Transfer foils, are they not so beautiful to create easy and fun nail art?
But chances are, if you’re reading this, not only are you super curious about how to do a foil transfer but also… how to get it to stay without lifting.
So today, I will show two ways to master your transfer foils step-by-step.
First things first, when doing transfer foil art, you must have the right products. Thankfully, you don’t have to search too long to find the right type of adhesive for transfer foils.
Two of my favorite Japanese gel nail companies have started carrying excellent foil transfer gel.
Alright, so the cat is out of the bag. A foil transfer gel is a new way to achieve a successful foil transfer. You could use this foil gel sandwiched between regular polish coats, but we’ll use it with nail gel today.
Oh!
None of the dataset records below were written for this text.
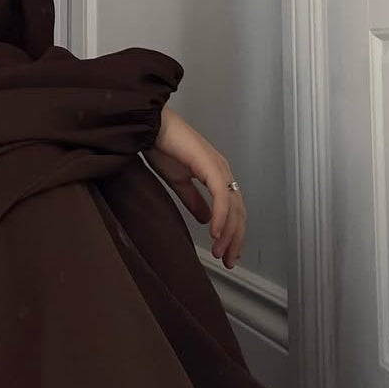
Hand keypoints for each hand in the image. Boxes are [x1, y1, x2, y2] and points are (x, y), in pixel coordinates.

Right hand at [142, 106, 246, 269]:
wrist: (150, 126)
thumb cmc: (162, 147)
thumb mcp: (178, 181)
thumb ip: (193, 200)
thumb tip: (207, 220)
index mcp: (217, 174)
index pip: (232, 209)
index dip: (232, 233)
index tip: (226, 254)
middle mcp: (223, 171)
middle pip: (238, 211)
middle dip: (235, 239)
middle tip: (228, 261)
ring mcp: (219, 168)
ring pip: (233, 207)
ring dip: (229, 233)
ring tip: (220, 252)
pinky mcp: (210, 166)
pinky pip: (220, 196)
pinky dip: (221, 216)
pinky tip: (215, 233)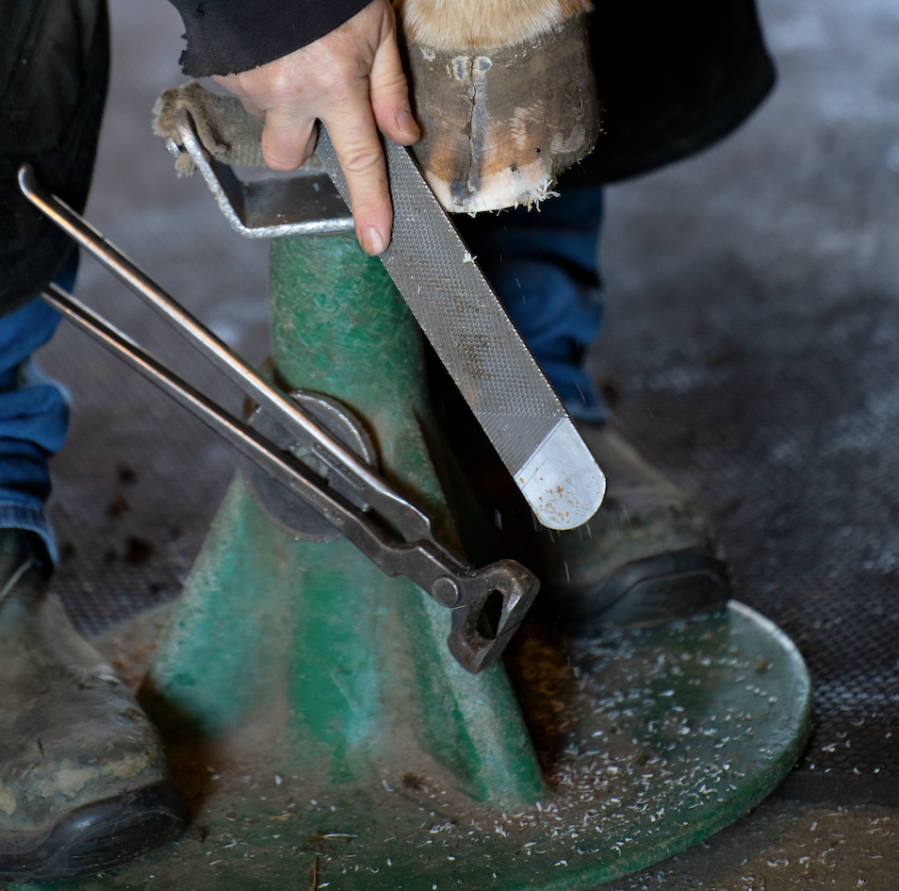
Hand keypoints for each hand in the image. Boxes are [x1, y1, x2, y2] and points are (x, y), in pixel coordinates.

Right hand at [212, 0, 418, 255]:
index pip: (360, 161)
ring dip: (280, 103)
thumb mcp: (376, 26)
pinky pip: (243, 91)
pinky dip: (258, 78)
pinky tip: (267, 48)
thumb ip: (390, 88)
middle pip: (291, 157)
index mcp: (334, 85)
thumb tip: (403, 136)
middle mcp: (288, 94)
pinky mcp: (220, 70)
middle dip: (302, 142)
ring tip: (290, 57)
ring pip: (266, 121)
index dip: (370, 204)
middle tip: (314, 103)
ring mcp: (249, 84)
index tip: (375, 242)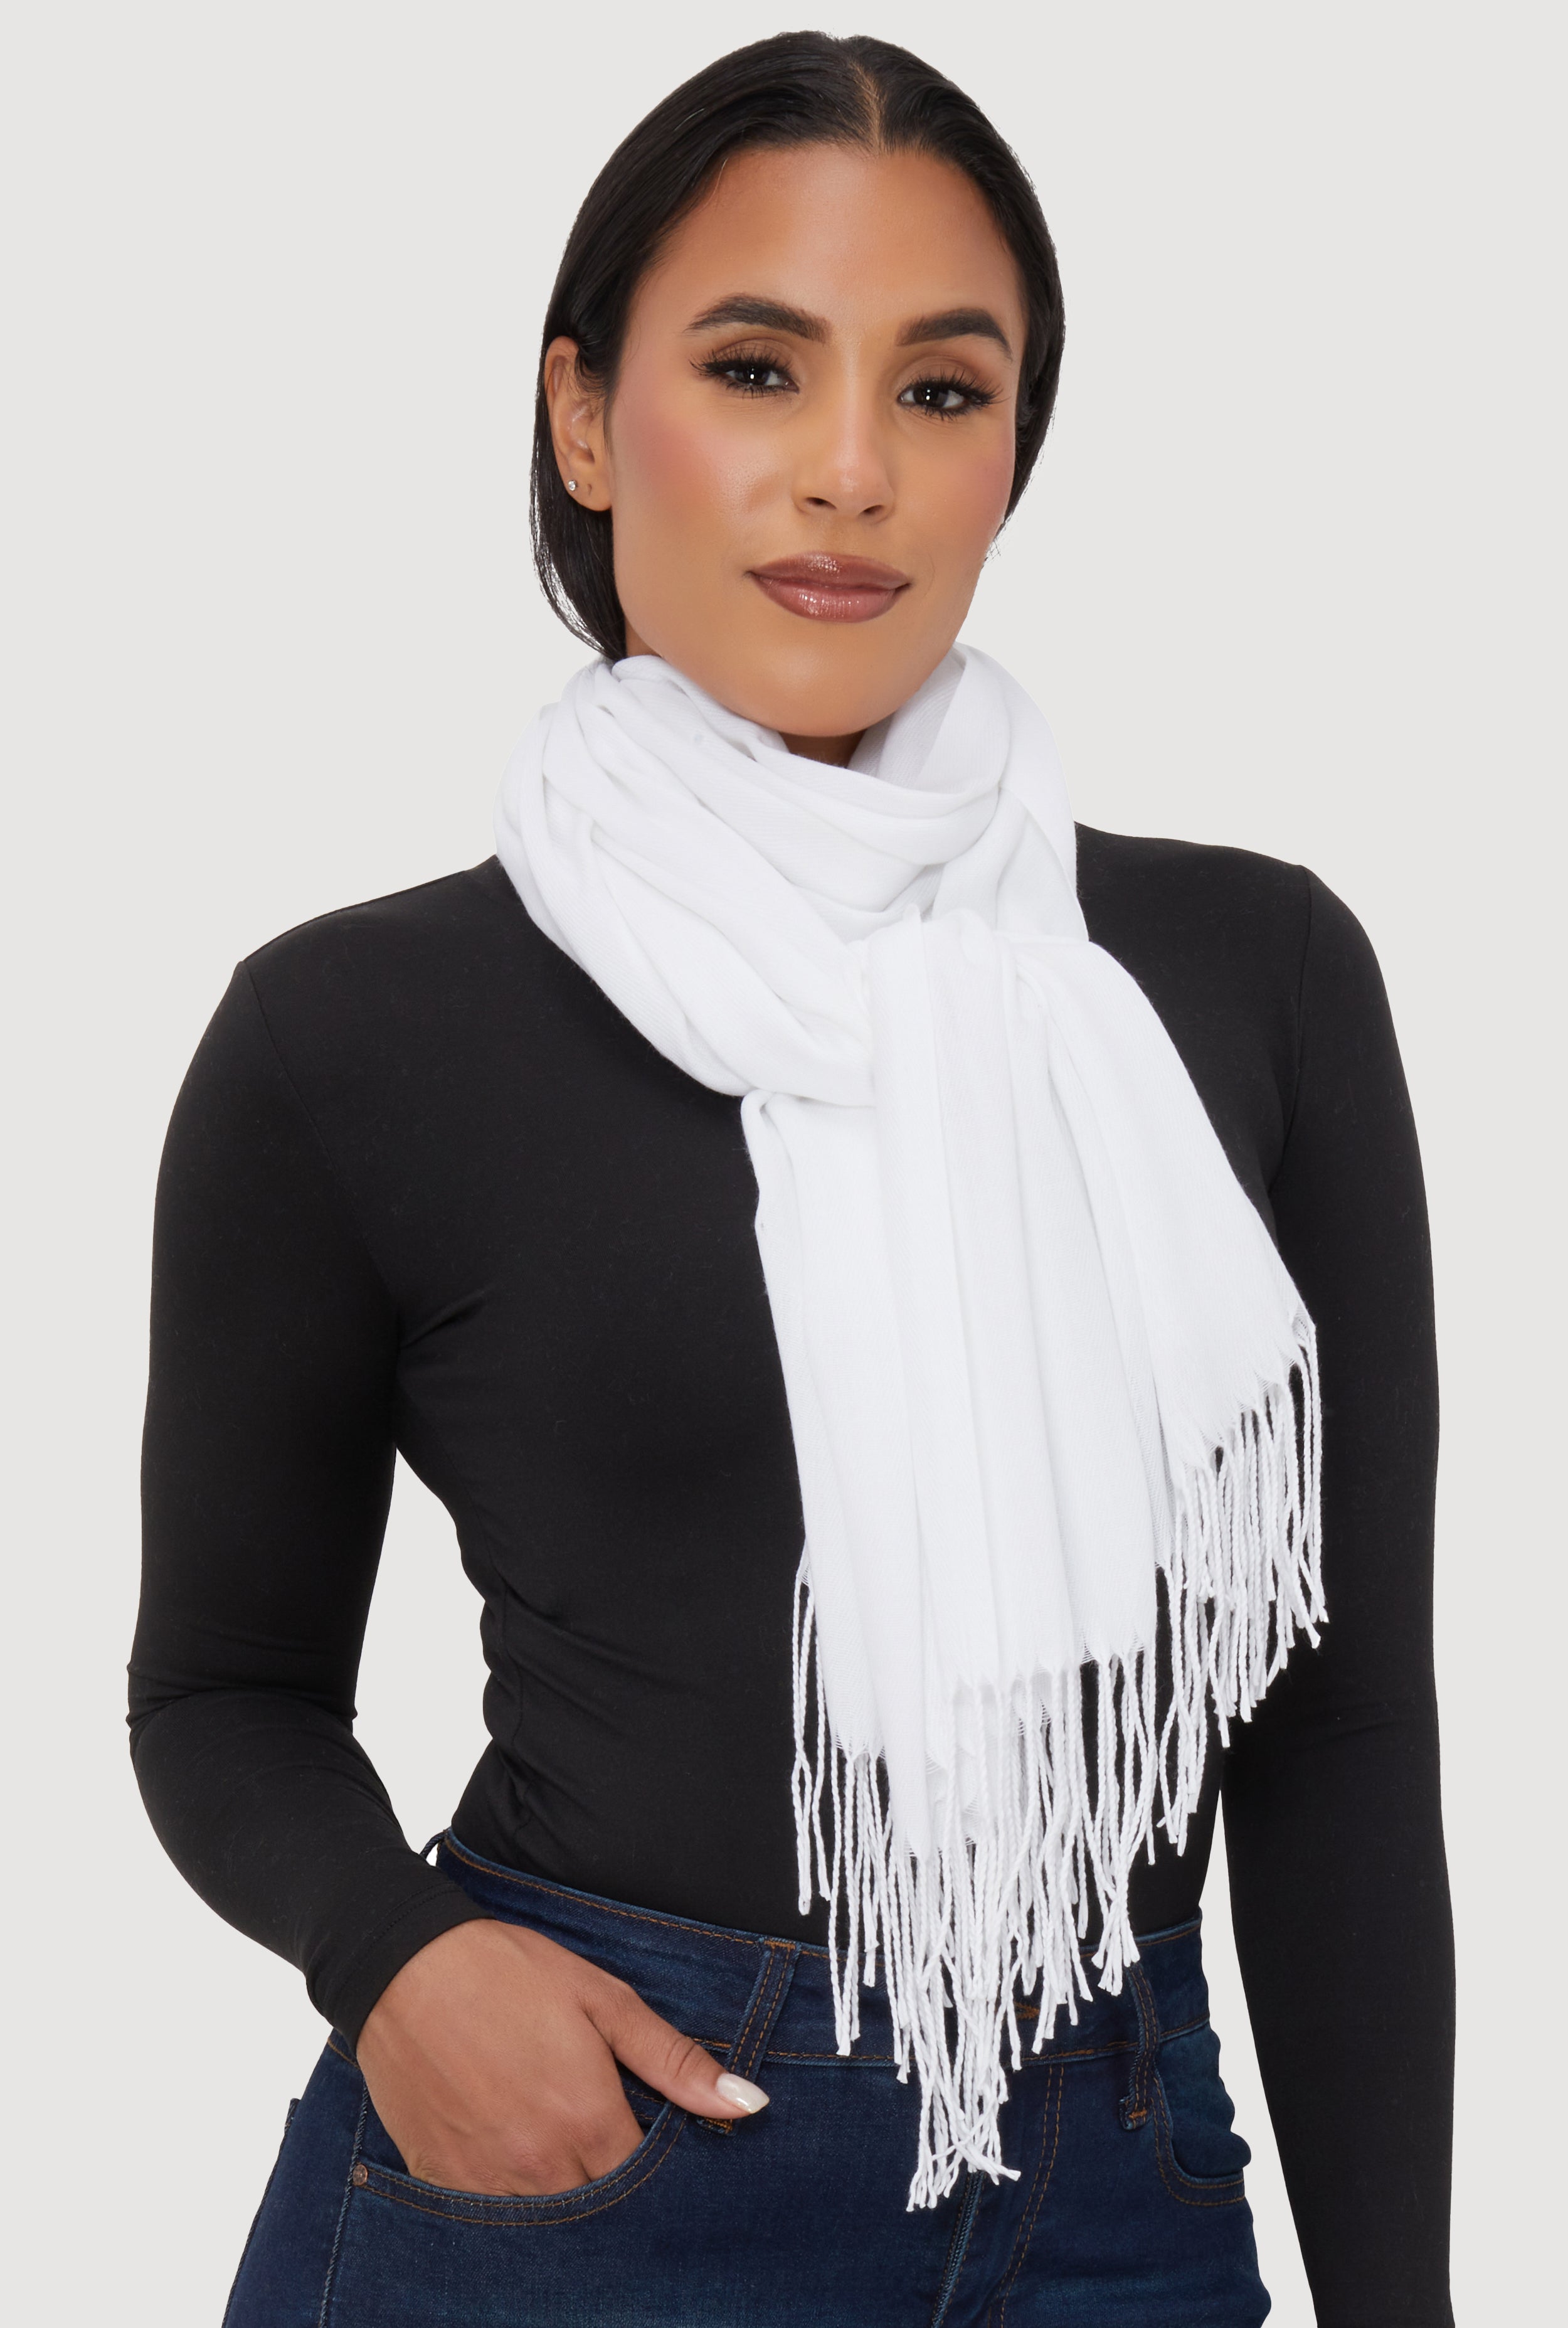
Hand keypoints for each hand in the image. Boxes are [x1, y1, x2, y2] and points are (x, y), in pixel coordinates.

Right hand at [354, 1917, 769, 2195]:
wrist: (403, 1965)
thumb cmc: (508, 1973)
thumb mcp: (603, 1999)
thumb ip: (674, 2059)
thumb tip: (747, 2103)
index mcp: (587, 2121)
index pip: (648, 2186)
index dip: (662, 2177)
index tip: (663, 2153)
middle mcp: (540, 2167)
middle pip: (599, 2215)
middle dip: (617, 2196)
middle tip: (612, 2153)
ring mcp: (485, 2181)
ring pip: (545, 2227)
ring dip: (565, 2204)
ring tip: (568, 2160)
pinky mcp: (440, 2180)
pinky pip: (488, 2222)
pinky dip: (510, 2209)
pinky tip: (518, 2170)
And by a successful transfer means a more solid one, without too much crackle, and most importantly, one that does not wear off at the free edge.
Foil gel will give you that successful transfer by attracting the foil via a very sticky layer, almost like a double-sided sticky tape. Foil gel is very forgiving, and even if you don’t like your first transfer, you can scrub it off and start over w/o having to reapply it.
Here is the step-by-step for a partial foil transfer.
This type of transfer is especially good for the new trend of 3d jewelry on the nails.
Step 1: Apply the foundation gels and desired color, then top coat with a non-wipe matte top gel.
Why a non-wipe matte top gel? Because it will ensure that your foil does not transfer to areas you don’t want it to. However, if you need to clean any unintended areas, grab your towelette and alcohol cleanser and scrub away.
Either Kokoist or Leafgel carries excellent non-wipe matte top gel.
Step 2: Design the area you wish.
I will use Vetro’s Extension Clear Builder because I find it the firmest in my Japanese collection of builders. And remember, I am going for that raised, 3D look in this design.
Fully cure your design.
Step 3: Using your foil gel, overlay your design or whatever you want your foil to adhere to.
I prefer Kokoist’s potted gel version for partial transfers or jewelry designs, and it’s just easier to dig into.
Fully cure this layer.
Step 4: Cut out approximately the amount of foil you will use.
Try not to handle it too much with your fingertips, as you will leave oils or moisture from your fingertips on the foil. This can mess up the success of your foil transfer.
Step 5: Place your foil in the desired area with one firm press.
Do not continuously press it on the same area, or you will cause it to crackle. Unless that is the look you are going for.
Once you are happy with your transfer, flash-cure it.
Step 6: Sealing off the design.
Finish the design with a thick viscosity top coat, or seal your design using a thin coat of base and then non-wipe top gel. A slightly thicker seal will ensure your foil is not exposed should your thin top coat wear down. Cure it.
Now time for a complete foil transfer.
Step 1: Apply your foundation gels… base, builder, or both.
Step 2: Apply a color that compliments the foil you choose.
Should you have any stubborn areas that do not transfer. One coat is fine. Cure that layer.
Step 3: Apply a generous layer of foil gel on the entire nail’s surface, and avoid capping the free edge.
You want to skip capping the free edge because, for some odd reason, although foil gel does really well at attaching foil, and it is a gel, it doesn’t do so well at bonding with other gels. I can only imagine that it is like putting a layer of gel on a double-sided sticky tape… that sticky tape almost has a rubbery oily silicone feel. And if you own a silicone practice hand, you know very few things adhere to silicone.
Fully cure this layer of foil gel.
Step 4: With one firm press, attach your foil and rub the rest until it attaches.
Continuously keep rubbing until the foil becomes unloose. If you dislike your transfer, scrub your foil off with a towelette and alcohol cleanser. Let that alcohol evaporate, and press on your foil again.
Most transfer foils will allow you to re-apply your transfer w/o applying more gel. But if your foil gel does not do that, no worries, reapply a thin layer. Or slightly buff the old layer off and re-apply.
Step 5: Apply bonder at the tip, and flash cure.
Step 6: You’ll want to try and ensure your next gel layers make contact and cap with your foundation gels.
Apply a thick viscosity top gel or a thin layer of base gel and then a non-wipe top gel. Fully cure your design, and you’re done!!
Woohoo! I hope after these two step-by-step, you feel like a total Foil Transfer Master.
Thank you for watching, and I’ll see you at the next one.